Memantine (Namenda) is Not Recommended for Frontotemporal (Frontal Lobe) Dementia
Do not use memantine for frontotemporal dementia—the highest quality randomized controlled trial demonstrates no benefit on neuropsychiatric symptoms or global function, and it is not FDA-approved for this indication. 1
Evidence Against Use in Frontotemporal Dementia
The definitive evidence comes from a rigorous multicentre, randomized, double-blind, placebo-controlled trial that specifically evaluated memantine in frontotemporal lobar degeneration (FTD):
No benefit on primary outcomes: Memantine 20 mg daily for 26 weeks showed no effect on neuropsychiatric symptoms (NPI score difference 2.2 points, 95% CI -3.9 to 8.3, p=0.47) or clinical global impression of change (CGIC difference 0.0,95% CI -0.4 to 0.4, p=0.90) 1
Increased cognitive adverse events: Patients taking memantine experienced more frequent cognitive adverse events (6 patients) compared to placebo (1 patient), suggesting potential harm 1
Study quality: This trial enrolled 81 patients with behavioral variant FTD or semantic dementia confirmed by characteristic brain atrophy, making it the most robust evidence available 1
Contradictory Lower-Quality Evidence
One open-label, self-controlled trial (without placebo control) suggested possible benefit in moderate-to-severe bvFTD for agitation, depression, apathy and disinhibition, but this study design is inherently prone to bias and cannot override the negative randomized controlled trial 2. The lack of blinding and placebo control makes these findings unreliable for clinical decision-making.
FDA-Approved Indications
Memantine is FDA-approved only for moderate-to-severe Alzheimer's disease, not for frontotemporal dementia 3. The evidence supporting its use is specific to:
Moderate-to-severe Alzheimer's disease: High-certainty evidence shows small but consistent clinical benefits in cognition (3.11 SIB points), global function (0.21 CIBIC+ points), activities of daily living (1.09 ADL19 points), and behavior (1.84 NPI points) 4
Vascular dementia: Moderate-certainty evidence shows probable small benefit for cognition (2.15 ADAS-Cog points) and behavior (0.47 NOSGER points) 5, 4
Clinical Bottom Line
Avoid prescribing memantine for frontotemporal dementia.
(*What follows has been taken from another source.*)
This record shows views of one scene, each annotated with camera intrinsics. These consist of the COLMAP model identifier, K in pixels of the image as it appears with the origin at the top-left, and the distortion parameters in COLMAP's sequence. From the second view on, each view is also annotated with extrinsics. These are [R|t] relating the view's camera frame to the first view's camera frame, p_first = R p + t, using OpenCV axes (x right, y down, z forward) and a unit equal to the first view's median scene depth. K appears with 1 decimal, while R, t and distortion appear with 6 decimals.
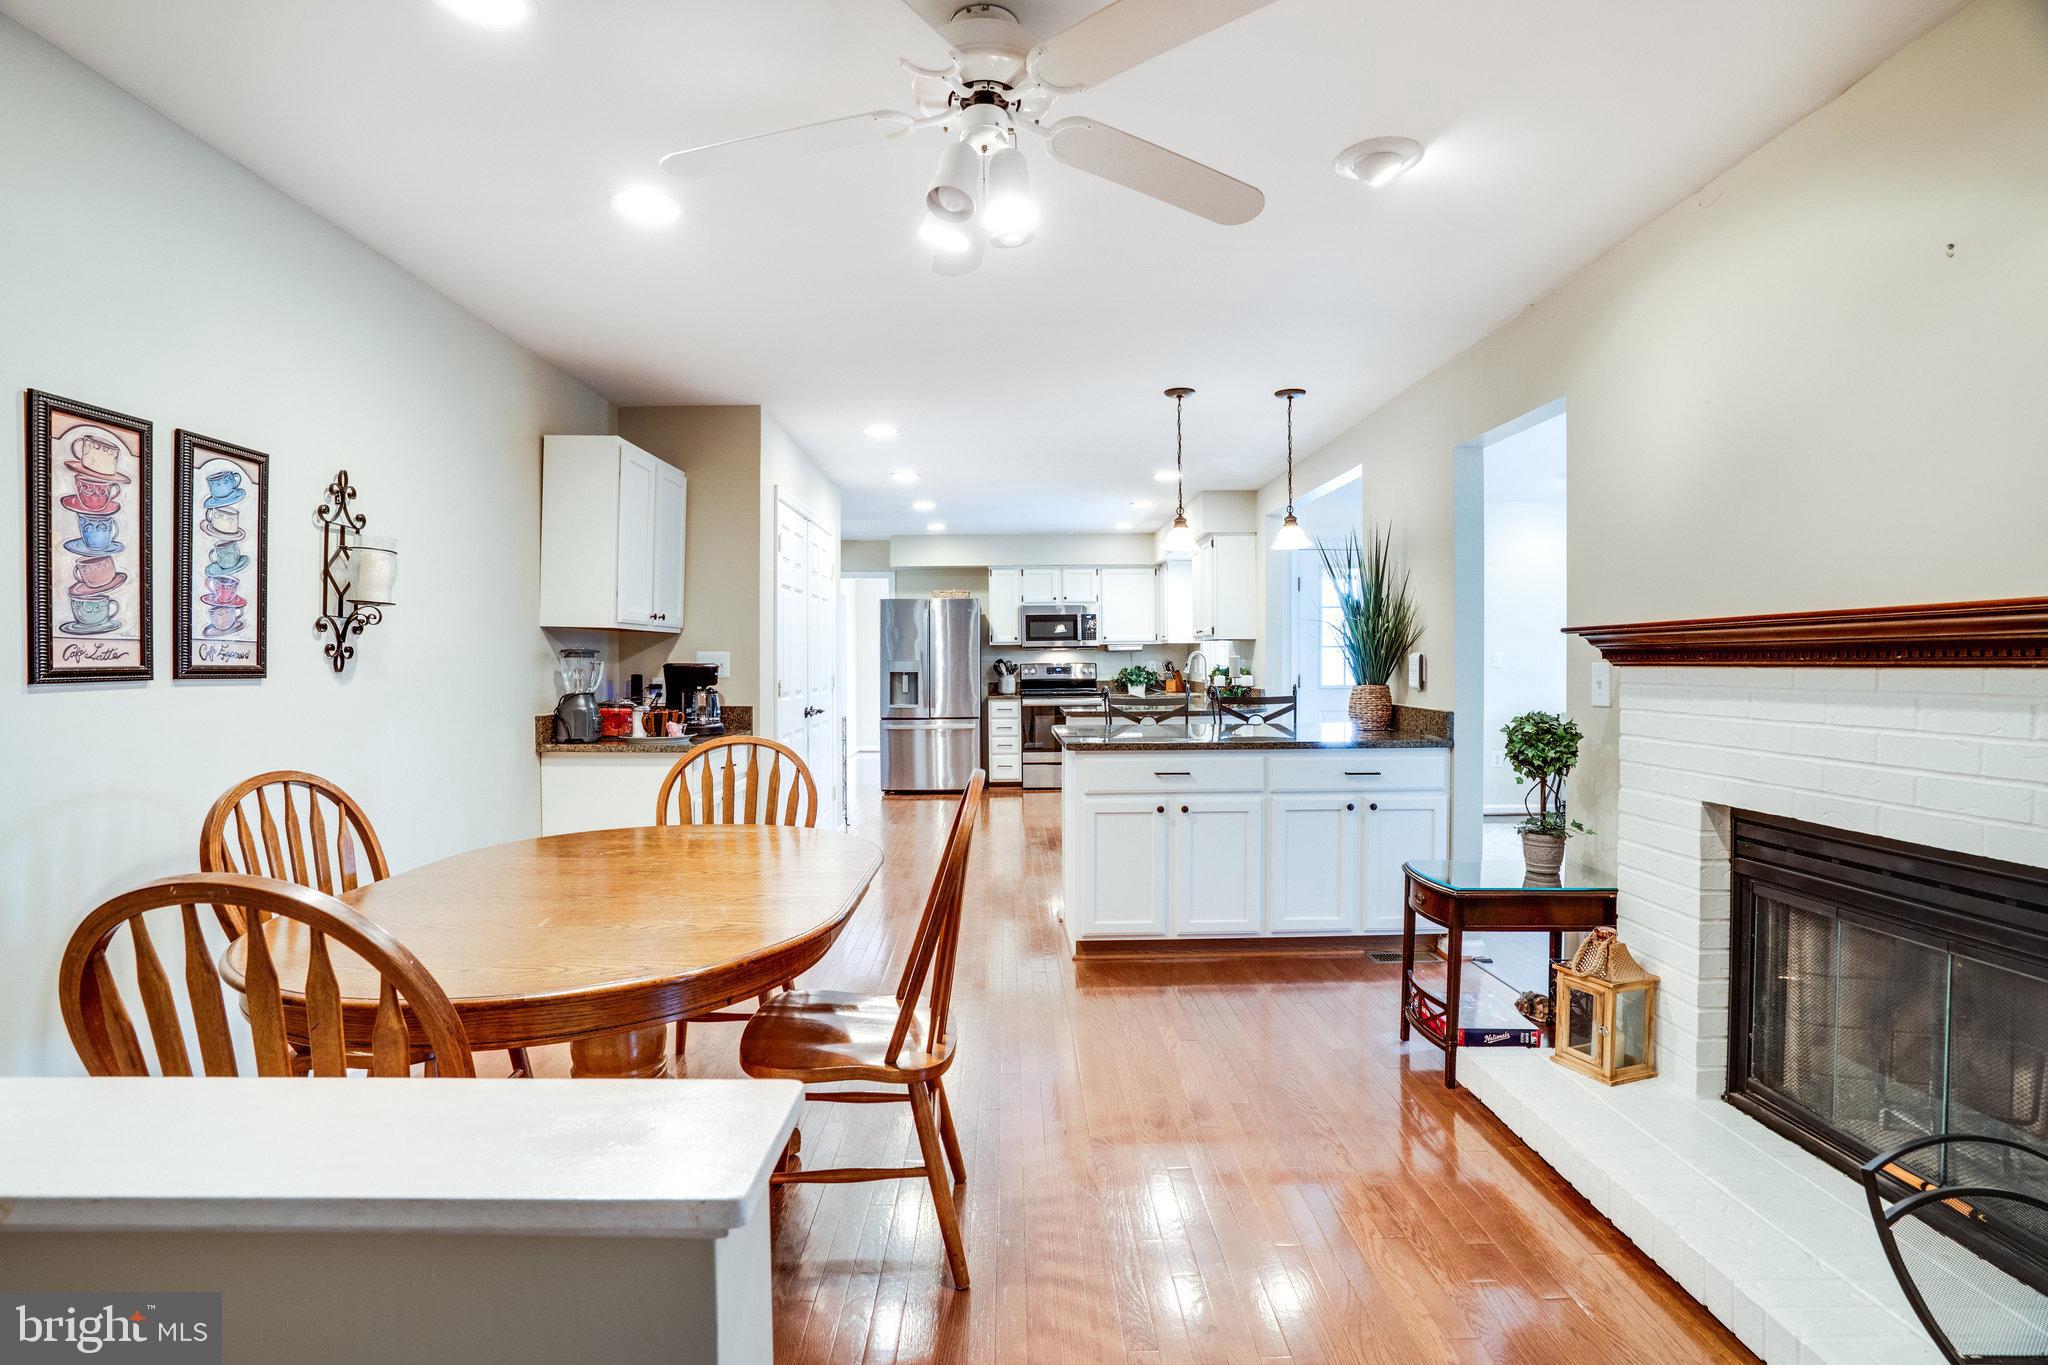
lens RADIAL K [[965.1, 0, 1020.5], [0, 965.1, 678.2], [0, 0, 1]] dist [-0.027444, 0.006407]
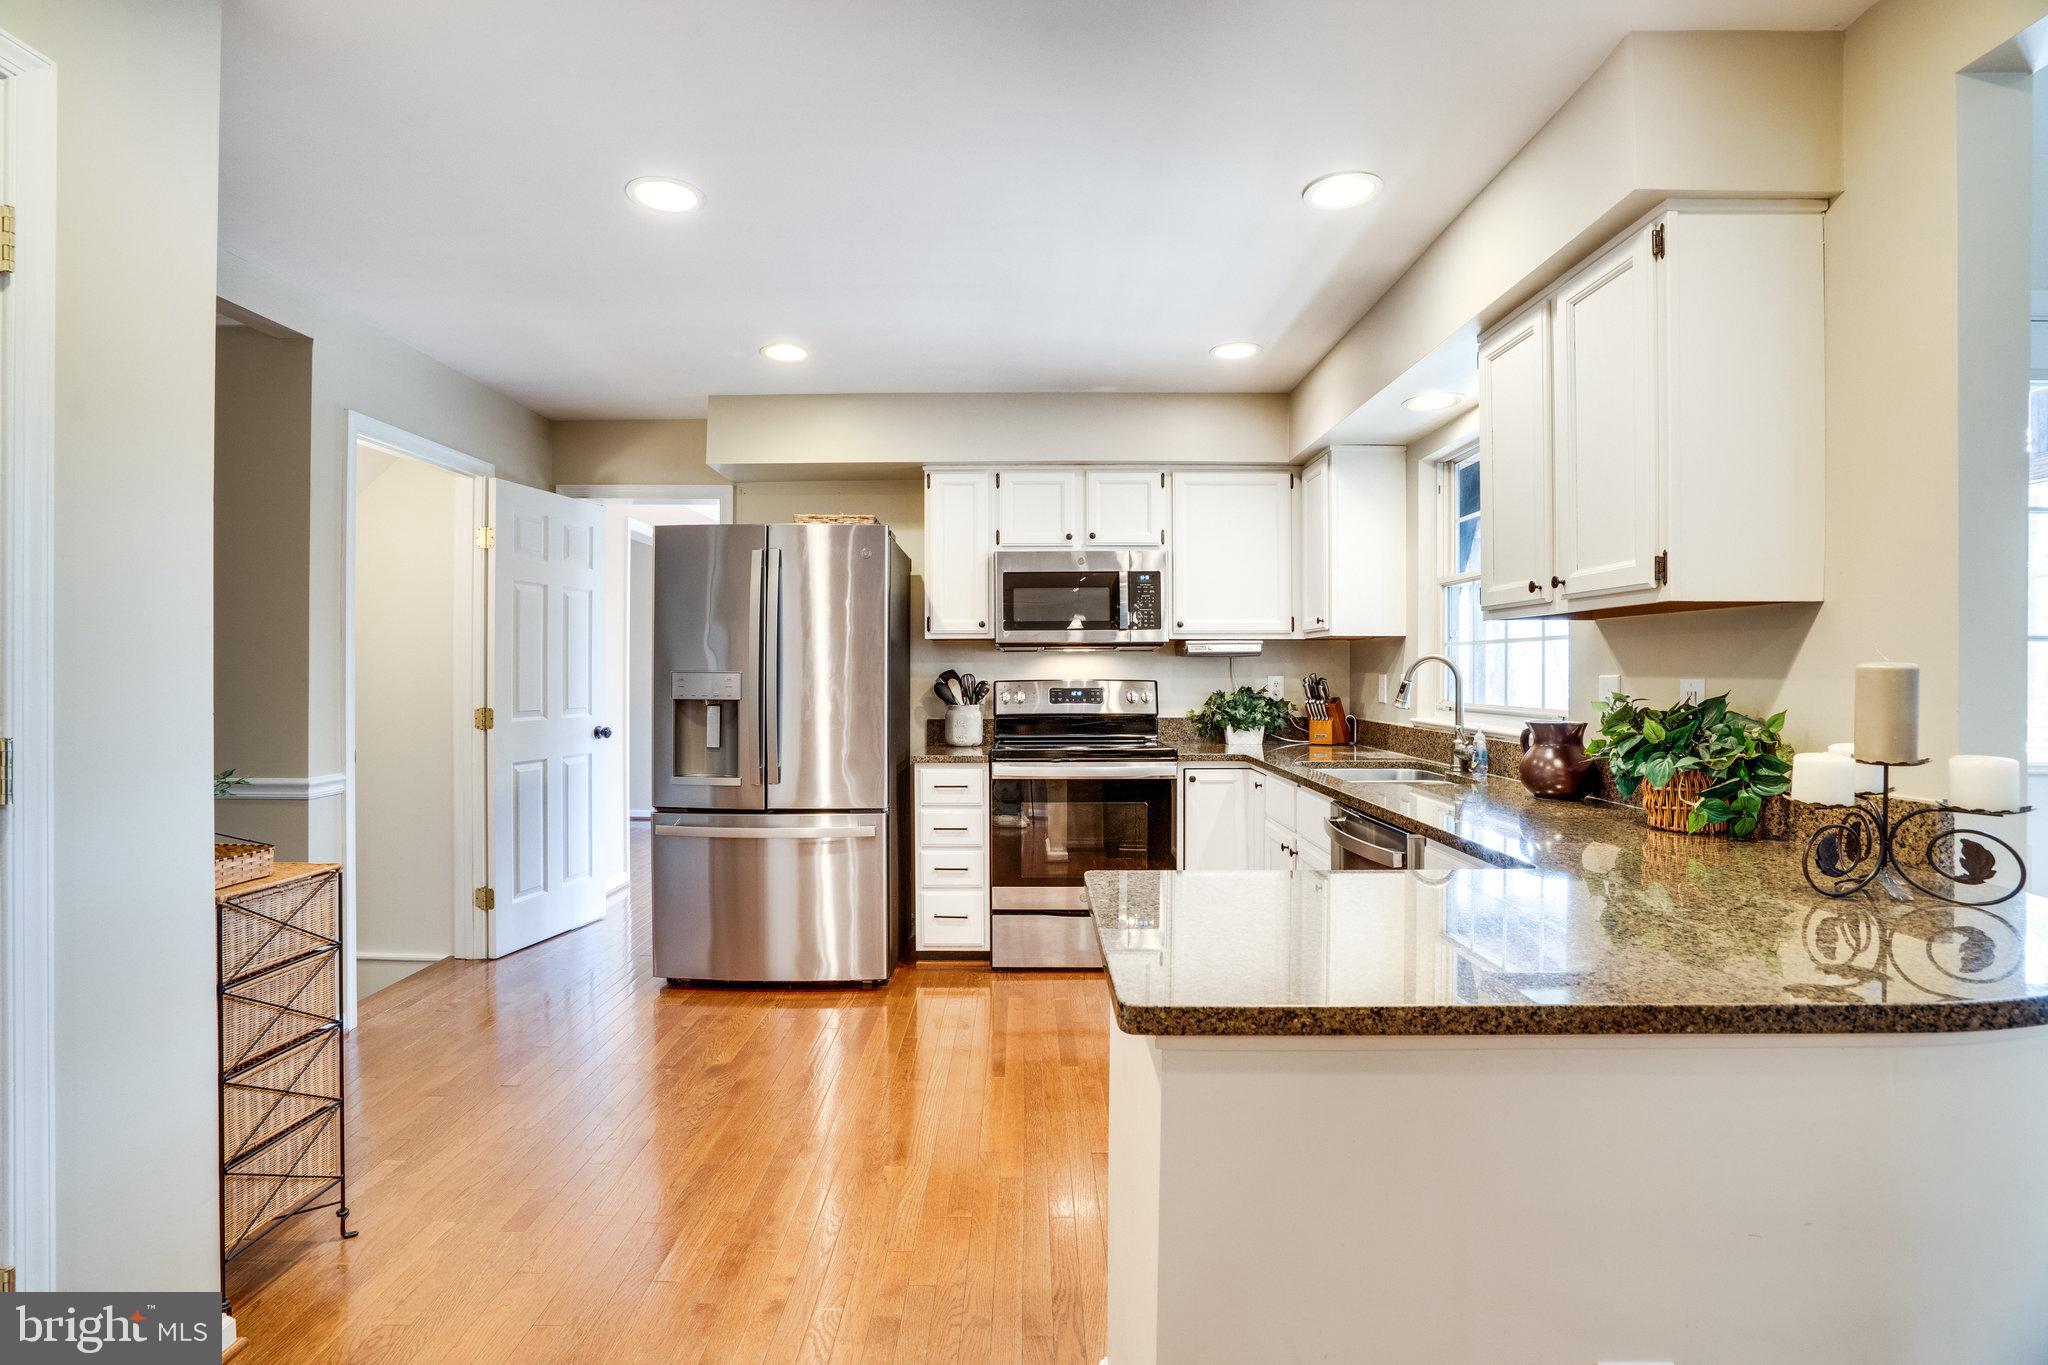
lens RADIAL K [[965.1, 0, 1025.6], [0, 965.1, 681.2], [0, 0, 1]] dist [-0.027444, 0.006407]
pose [[0.999936, 0.008592, -0.007427, 0.019137], [-0.008635, 0.999946, -0.005851, -0.012347], [0.007376, 0.005915, 0.999955, 0.549903]]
The pathophysiology of FTD differs fundamentally from Alzheimer's disease—FTD involves primarily tau or TDP-43 protein pathology affecting frontal and temporal lobes, while memantine's mechanism (NMDA receptor antagonism targeting glutamate excitotoxicity) is designed for the amyloid and tau pathology of Alzheimer's disease 1, 6. The randomized controlled trial data definitively show no benefit and potential for increased cognitive adverse events in this population 1.
If behavioral symptoms require treatment in FTD, consider alternative evidence-based approaches such as SSRIs for specific behavioral symptoms, rather than memantine 5.